◆ Passage provided
Sullivan attained his first World Cup podium on November 24, 2007, when he finished second at the season's first downhill at Lake Louise, a good-for-gliders course in the Canadian Rockies. His victory at Chamonix came two months later, and he went on to finish fourth in the World Cup downhill standings, the best seasonal result of his career.

In late December 2010, Sullivan crashed during a training run on the Stelvio course at Bormio, Italy (video). He sustained a concussion which ended his 2011 season, including the World Championships. After two months, he was cleared by doctors to get back on skis in early March.

===Season standings===

| Season | Age | Overall | Slalom | Giant Slalom | Super G | Downhill | Combined |
| 2002 | 21 | 144 | — | — | — | 55 | — |
| 2003 | 22 | 55 | — | — | 26 | 20 | — |
| 2004 | 23 |  |  |  |  |  |  |
| 2005 | 24 |
| 2006 | 25 | 86 | — | — | 39 | 31 | — |
| 2007 | 26 | 52 | — | — | — | 24 | 42 |
| 2008 | 27 | 26 | — | — | 30 | 4 | — |
| 2009 | 28 | 30 | — | — | 13 | 15 | — |
| 2010 | 29 | 65 | — | — | 25 | 29 | — |
| 2011 | 30 | 167 | — | — | 59 | — | — |
| 2012 | 31 | 93 | — | — | 45 | 37 | — |
| 2013 | 32 | 55 | — | — | — | 14 | — |
| 2014 | 33 | 72 | — | — | — | 28 | — |
| 2015 | 34 | 47 | — | — | 53 | 19 | — |
| 2016 | 35 | 104 | — | — | — | 37 | — |

===Top ten finishes===
- 1 win – (1 DH)

◆ Extracted data
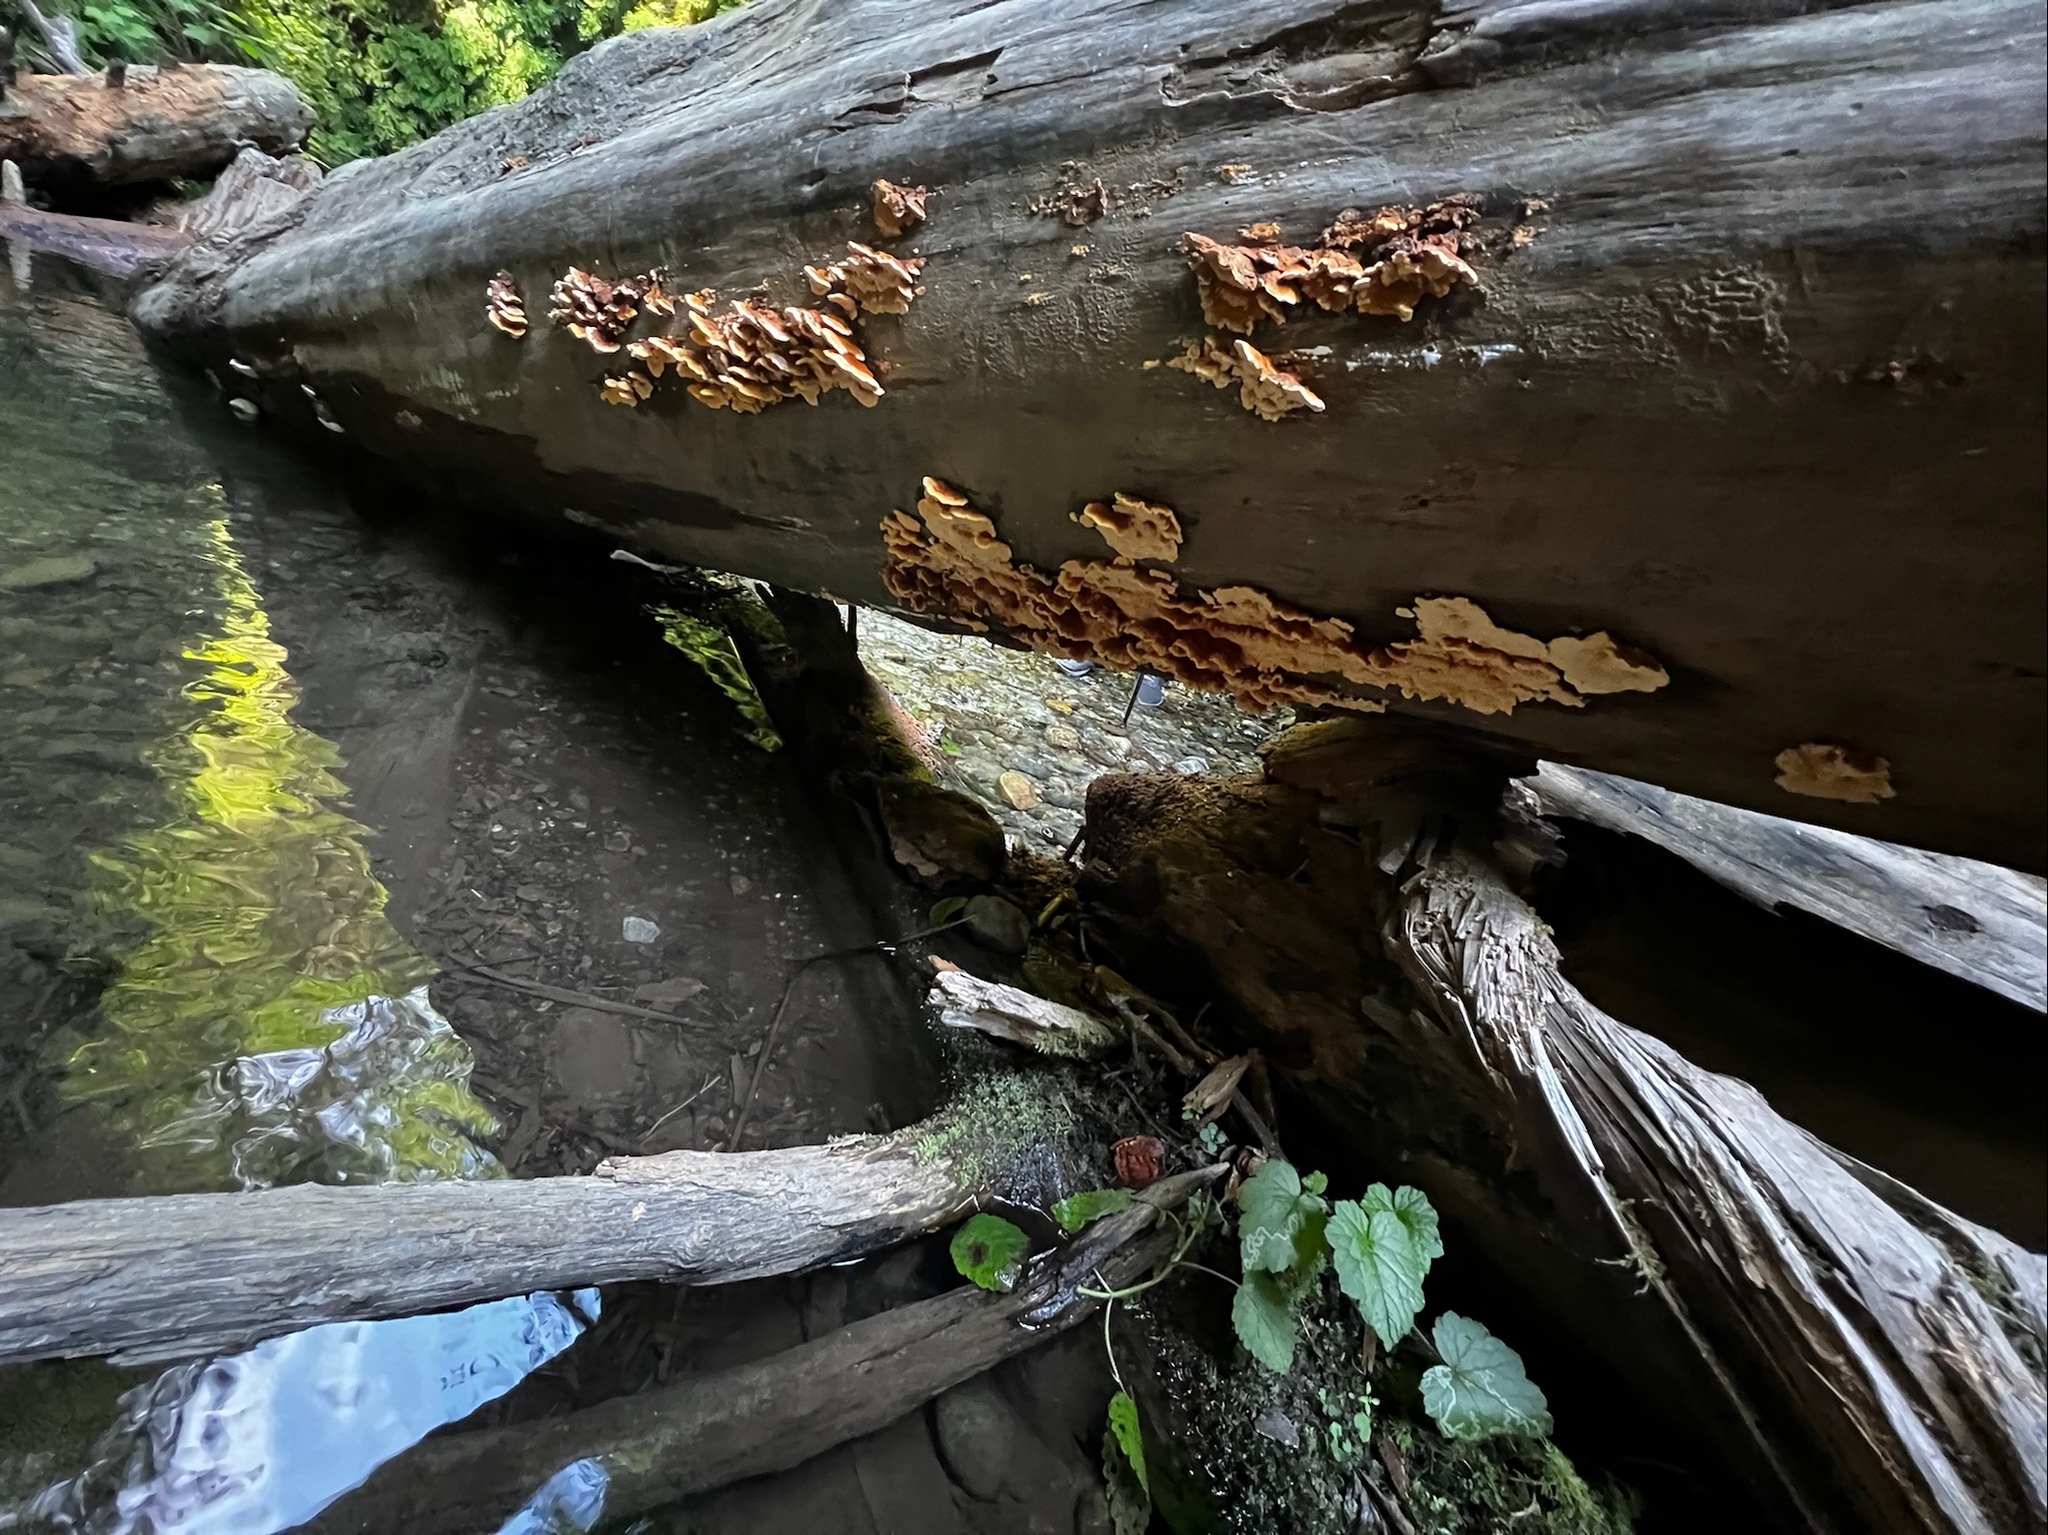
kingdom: Fungi
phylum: Basidiomycota
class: Agaricomycetes
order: Polyporales
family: Pycnoporellaceae
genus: Pycnoporellus
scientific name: Pycnoporellus fulgens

◆ Tasks to perform
A. According to the passage on Sullivan's skiing career, on what date did he attain his first World Cup podium?
B. Using the passage on Sullivan's skiing career, explain why his 2011 season ended early.
C. Transcribe the passage on Sullivan's skiing career between "Sullivan attained his" and "of his career.", inclusive.

◆ Answers below
A. November 24, 2007

B. In late December 2010, Sullivan crashed during a training run on the Stelvio course at Bormio, Italy, and sustained a concussion. The injury ended his 2011 season, including the World Championships.

C.
Sullivan attained his first World Cup podium on November 24, 2007, when he finished second at the season's first downhill at Lake Louise, a good-for-gliders course in the Canadian Rockies. His victory at Chamonix came two months later, and he went on to finish fourth in the World Cup downhill standings, the best seasonal result of his career.